Road environment segmentation plays a significant role in autonomous driving. Numerous works based on Fully Convolutional Networks (FCNs) and Transformer architectures have been proposed to leverage local and global contextual learning for efficient and accurate semantic segmentation. In both architectures, the encoder often relies heavily on extracting continuous representations from the image, which limits the ability to represent meaningful discrete information. To address this limitation, we propose segmentation of the autonomous driving environment using vector quantization. Vector quantization offers three primary advantages for road environment segmentation. (1) Each continuous feature from the encoder is mapped to a discrete vector from the codebook, helping the model discover distinct features more easily than with complex continuous features. (2) Since a discrete feature acts as compressed versions of the encoder's continuous features, they also compress noise or outliers, enhancing the image segmentation task. (3) Vector quantization encourages the latent space to form coarse clusters of continuous features, forcing the model to group similar features, making the learned representations more structured for the decoding process. In this work, we combined vector quantization with the lightweight image segmentation model MobileUNETR and used it as a baseline model for comparison to demonstrate its efficiency. Through experiments, we achieved 77.0 % mIoU on Cityscapes, outperforming the baseline by 2.9 % without increasing the model's initial size or complexity.

Paper Structure

This paper contains 12 sections, 3 equations, 5 figures, 3 tables.

Figures (5)

  • Figure 1: Per-category segmentation IoU results on the Cityscapes validation set. The graph displays the IoU evaluation for each category among SegFormer B0, MobileUNETR, and our proposed model. The results indicate that our architecture achieves better performance than the baseline models across 14 categories.

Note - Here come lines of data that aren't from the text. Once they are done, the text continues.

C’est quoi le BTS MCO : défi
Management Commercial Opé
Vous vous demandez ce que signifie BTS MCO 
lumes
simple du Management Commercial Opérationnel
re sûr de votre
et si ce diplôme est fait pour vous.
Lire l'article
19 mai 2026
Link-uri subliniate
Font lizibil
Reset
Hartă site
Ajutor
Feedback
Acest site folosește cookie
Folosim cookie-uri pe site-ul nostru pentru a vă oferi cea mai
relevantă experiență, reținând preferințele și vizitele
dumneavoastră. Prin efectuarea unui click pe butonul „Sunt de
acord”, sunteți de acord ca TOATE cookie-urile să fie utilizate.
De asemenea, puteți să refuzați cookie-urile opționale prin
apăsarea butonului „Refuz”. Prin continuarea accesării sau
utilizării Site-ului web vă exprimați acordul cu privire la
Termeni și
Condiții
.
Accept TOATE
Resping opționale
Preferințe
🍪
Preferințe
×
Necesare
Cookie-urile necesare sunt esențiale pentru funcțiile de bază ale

  • Figure 2: The proposed architecture combines MobileUNETR with vector quantization to transform the continuous representations extracted by the encoder into discrete representations. After the vector quantization layer, these discrete representations are processed by the MobileUNETR decoder to complete the segmentation task.

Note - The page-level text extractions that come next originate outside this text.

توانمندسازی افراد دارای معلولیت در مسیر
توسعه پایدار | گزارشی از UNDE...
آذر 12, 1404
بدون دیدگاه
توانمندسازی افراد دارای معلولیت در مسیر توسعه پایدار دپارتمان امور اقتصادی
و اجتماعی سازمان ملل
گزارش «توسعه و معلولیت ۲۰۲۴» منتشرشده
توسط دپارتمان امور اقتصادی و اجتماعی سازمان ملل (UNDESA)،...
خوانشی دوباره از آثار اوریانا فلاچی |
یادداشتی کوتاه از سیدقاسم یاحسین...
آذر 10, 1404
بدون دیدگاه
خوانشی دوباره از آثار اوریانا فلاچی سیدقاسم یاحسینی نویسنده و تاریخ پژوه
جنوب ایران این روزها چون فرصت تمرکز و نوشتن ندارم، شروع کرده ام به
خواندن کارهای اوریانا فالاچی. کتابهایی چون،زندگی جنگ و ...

  • Figure 3: (Top) The MobileUNETR encoder utilizes a pretrained MobileViT encoder, composed of MobileNet V2 blocks and Transformer encoder blocks, for efficient feature extraction. (Bottom) The MobileUNETR decoder mirrors the encoder structure, but instead upsamples the features from the vector quantization layer for semantic segmentation.

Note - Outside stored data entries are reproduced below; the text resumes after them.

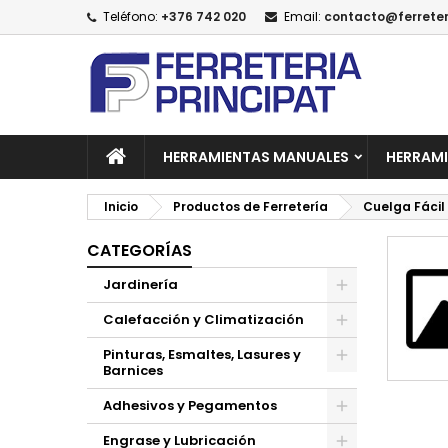
Teléfono:
+376 742 020
Email:
contacto@ferreter
A
(
C
I
add_circle_outline
((
De
No
HERRAMIENTAS MANUALES
HERRAMI
Inicio
Productos de Ferretería
Cuelga Fácil
CATEGORÍAS
Jardinería
Calefacción y Climatización
Pinturas, Esmaltes, Lasures y
Barnices
Adhesivos y Pegamentos
Engrase y Lubricación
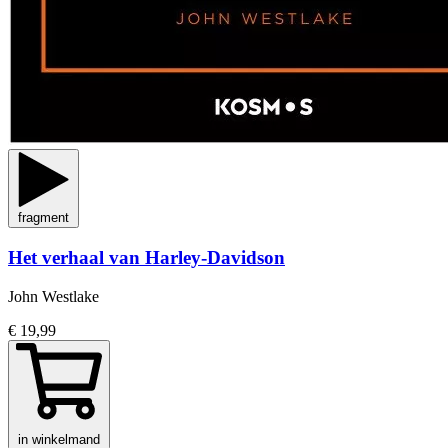
fragment
Het verhaal van Harley-Davidson
John Westlake
€ 19,99
in winkelmand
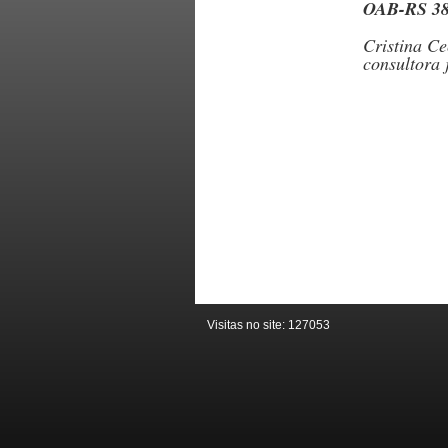
OAB-RS 3
Cristina C
consultora 
Visitas no site:
127053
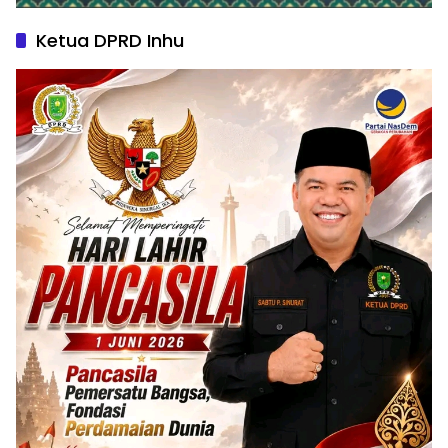
Ketua DPRD Inhu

  • Figure 4: Simplified representation of the vector quantization layer: each continuous representation from the encoder is mapped to the nearest predefined discrete feature from the codebook, which is then used as input to the decoder.
  • Figure 5: Visualization results on Cityscapes. Compared to the baseline model MobileUNETR (Right), our model (Center) predicts segmentation with more precise object edges. We also provide a comparison with SegFormer B0 (Left), showing that, despite a smaller size and lower FLOPs, vector quantization enhances performance over the baseline and outperforms SegFormer B0.